PROBLEM TO WORK ON: What you need to produce from the material below is an exact transcription of the lines from the one with "utilizing a .com for international" through the one with "Work on Real Products", both included, and no other line.

============================================================

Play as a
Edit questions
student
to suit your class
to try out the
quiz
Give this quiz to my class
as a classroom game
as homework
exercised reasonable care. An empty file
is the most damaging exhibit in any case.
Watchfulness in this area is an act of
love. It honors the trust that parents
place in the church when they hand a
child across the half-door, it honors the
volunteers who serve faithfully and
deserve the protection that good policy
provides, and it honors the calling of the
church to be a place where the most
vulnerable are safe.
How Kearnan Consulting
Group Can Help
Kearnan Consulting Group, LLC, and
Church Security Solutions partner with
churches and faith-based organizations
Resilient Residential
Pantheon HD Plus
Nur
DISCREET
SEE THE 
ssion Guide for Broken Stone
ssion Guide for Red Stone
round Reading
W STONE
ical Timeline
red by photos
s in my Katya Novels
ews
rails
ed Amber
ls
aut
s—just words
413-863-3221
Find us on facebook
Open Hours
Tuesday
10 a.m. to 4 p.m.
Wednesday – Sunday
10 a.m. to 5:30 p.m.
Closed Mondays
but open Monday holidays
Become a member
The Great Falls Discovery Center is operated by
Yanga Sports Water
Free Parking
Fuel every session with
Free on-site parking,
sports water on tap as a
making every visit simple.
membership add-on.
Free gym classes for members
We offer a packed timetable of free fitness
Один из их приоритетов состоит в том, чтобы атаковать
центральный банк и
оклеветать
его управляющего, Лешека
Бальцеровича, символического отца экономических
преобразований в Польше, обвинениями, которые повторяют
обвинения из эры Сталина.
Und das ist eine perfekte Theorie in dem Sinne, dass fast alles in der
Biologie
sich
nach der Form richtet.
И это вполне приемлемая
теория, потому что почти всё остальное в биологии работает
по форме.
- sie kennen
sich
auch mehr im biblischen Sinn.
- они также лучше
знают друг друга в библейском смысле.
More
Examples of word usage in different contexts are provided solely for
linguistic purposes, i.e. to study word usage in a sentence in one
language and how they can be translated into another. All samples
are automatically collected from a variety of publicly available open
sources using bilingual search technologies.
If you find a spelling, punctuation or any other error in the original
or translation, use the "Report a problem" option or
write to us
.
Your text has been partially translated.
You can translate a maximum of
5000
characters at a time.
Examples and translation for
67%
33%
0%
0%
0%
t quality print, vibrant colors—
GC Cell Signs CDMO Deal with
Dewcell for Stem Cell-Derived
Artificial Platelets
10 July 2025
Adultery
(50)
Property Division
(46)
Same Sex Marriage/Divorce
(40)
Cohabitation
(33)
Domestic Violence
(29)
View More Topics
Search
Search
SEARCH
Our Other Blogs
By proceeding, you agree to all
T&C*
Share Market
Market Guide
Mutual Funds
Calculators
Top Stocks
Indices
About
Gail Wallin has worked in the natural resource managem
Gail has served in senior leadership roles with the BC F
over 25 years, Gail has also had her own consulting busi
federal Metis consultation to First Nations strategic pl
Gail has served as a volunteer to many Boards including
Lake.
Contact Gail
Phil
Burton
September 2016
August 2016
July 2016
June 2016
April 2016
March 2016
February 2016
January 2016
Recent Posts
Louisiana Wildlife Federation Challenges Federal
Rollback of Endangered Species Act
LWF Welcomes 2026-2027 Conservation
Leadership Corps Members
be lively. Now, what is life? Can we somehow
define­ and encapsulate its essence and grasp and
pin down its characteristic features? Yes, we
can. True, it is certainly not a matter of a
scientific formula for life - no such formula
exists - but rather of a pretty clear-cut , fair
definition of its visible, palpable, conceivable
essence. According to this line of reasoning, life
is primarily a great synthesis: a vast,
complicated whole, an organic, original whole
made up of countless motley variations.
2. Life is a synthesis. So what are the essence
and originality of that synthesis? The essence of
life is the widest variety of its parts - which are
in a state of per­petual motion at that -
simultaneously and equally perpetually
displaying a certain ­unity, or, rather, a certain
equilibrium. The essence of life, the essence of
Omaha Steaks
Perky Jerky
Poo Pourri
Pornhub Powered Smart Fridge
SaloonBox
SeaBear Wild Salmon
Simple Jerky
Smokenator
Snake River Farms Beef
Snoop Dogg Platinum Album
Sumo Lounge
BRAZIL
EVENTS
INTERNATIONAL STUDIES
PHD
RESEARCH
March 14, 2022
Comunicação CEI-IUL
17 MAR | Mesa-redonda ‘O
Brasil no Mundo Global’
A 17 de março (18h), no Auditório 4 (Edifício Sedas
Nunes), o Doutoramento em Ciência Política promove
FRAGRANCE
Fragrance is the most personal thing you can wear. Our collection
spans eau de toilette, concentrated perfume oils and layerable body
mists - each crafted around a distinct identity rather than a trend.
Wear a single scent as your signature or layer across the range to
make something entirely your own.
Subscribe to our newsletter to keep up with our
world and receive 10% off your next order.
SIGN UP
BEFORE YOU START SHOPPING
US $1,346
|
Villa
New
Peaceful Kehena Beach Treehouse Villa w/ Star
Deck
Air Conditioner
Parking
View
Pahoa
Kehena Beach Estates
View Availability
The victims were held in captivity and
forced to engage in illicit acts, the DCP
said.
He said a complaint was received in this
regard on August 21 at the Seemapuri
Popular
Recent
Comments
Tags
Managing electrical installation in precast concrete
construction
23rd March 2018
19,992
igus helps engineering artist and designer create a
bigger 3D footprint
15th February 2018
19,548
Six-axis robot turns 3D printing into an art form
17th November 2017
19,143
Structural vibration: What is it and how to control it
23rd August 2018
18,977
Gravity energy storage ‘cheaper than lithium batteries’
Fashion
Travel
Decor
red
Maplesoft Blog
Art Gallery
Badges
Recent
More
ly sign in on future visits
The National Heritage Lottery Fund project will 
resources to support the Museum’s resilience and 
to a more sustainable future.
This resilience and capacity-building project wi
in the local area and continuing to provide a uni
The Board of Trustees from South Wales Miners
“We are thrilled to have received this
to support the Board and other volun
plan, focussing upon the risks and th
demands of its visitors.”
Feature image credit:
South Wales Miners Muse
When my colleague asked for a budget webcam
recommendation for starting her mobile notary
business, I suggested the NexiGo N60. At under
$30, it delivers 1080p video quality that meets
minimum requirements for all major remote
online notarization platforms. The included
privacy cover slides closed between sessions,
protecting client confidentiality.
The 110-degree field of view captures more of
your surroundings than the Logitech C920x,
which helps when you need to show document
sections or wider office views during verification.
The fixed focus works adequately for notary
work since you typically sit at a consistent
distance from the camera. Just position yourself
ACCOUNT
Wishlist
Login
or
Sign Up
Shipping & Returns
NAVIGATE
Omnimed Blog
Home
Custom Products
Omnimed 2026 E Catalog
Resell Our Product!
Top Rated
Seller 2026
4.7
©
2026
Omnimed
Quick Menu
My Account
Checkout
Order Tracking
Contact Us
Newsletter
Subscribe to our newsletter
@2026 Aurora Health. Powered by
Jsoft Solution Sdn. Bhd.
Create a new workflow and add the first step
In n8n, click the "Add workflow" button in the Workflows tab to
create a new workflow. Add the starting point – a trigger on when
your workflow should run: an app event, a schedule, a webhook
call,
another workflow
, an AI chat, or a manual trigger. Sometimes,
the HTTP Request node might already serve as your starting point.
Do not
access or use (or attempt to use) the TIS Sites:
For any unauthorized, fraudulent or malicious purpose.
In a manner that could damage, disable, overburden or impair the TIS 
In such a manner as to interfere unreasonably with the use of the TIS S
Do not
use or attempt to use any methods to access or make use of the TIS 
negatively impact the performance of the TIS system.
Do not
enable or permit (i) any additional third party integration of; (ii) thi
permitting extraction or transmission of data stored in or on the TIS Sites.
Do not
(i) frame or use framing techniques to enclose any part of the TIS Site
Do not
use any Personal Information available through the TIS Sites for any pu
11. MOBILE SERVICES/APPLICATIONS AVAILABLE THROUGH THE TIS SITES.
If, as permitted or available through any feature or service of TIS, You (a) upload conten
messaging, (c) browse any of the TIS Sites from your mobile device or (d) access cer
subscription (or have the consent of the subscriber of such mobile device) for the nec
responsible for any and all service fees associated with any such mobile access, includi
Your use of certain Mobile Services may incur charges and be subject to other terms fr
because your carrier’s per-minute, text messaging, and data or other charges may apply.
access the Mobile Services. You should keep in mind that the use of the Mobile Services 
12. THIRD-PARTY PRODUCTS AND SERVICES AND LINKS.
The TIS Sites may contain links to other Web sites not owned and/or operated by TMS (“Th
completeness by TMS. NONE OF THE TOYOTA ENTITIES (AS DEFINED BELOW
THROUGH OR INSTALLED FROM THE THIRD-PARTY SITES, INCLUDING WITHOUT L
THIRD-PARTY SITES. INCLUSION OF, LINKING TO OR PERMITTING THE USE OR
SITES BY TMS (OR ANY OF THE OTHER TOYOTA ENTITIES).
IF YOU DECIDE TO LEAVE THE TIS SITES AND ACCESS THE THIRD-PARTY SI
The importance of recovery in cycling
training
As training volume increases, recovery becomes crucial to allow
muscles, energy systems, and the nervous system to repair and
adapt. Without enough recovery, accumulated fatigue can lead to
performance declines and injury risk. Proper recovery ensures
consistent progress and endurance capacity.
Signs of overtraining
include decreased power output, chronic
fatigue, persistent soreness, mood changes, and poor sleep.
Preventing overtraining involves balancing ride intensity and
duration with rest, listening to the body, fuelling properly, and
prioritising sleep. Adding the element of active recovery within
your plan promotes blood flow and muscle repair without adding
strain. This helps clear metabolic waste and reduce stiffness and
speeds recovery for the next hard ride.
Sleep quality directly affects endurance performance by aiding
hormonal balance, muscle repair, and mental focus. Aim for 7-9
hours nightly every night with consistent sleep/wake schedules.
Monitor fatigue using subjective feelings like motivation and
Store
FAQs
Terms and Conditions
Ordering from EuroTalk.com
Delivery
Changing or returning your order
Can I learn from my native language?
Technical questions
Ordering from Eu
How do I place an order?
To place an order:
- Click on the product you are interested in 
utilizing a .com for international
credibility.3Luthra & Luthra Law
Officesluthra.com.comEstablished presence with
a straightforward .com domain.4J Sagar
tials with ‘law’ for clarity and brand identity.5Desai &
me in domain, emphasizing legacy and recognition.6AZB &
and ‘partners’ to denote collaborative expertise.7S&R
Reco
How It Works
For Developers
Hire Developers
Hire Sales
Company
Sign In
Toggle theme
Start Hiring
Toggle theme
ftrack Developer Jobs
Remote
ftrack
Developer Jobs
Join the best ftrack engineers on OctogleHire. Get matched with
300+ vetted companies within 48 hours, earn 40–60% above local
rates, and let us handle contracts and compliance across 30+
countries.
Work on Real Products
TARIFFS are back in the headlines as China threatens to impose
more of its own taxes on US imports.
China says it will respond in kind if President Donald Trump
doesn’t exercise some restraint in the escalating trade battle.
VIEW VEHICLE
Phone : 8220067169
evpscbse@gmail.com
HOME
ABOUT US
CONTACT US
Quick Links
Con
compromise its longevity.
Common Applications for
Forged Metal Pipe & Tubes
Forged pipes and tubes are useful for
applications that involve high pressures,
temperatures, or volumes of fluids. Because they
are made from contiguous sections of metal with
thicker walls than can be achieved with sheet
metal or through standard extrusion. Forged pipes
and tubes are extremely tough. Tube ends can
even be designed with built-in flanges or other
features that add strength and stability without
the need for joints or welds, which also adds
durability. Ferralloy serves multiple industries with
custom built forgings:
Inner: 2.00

============================================================

YOUR RESPONSE:
utilizing a .com for international
credibility.3Luthra & Luthra Law
Officesluthra.com.comEstablished presence with
a straightforward .com domain.4J Sagar
tials with ‘law’ for clarity and brand identity.5Desai &
me in domain, emphasizing legacy and recognition.6AZB &
and ‘partners’ to denote collaborative expertise.7S&R
Reco
How It Works
For Developers
Hire Developers
Hire Sales
Company
Sign In
Toggle theme
Start Hiring
Toggle theme
ftrack Developer Jobs
Remote
ftrack
Developer Jobs
Join the best ftrack engineers on OctogleHire. Get matched with
300+ vetted companies within 48 hours, earn 40–60% above local
rates, and let us handle contracts and compliance across 30+
countries.
Work on Real Products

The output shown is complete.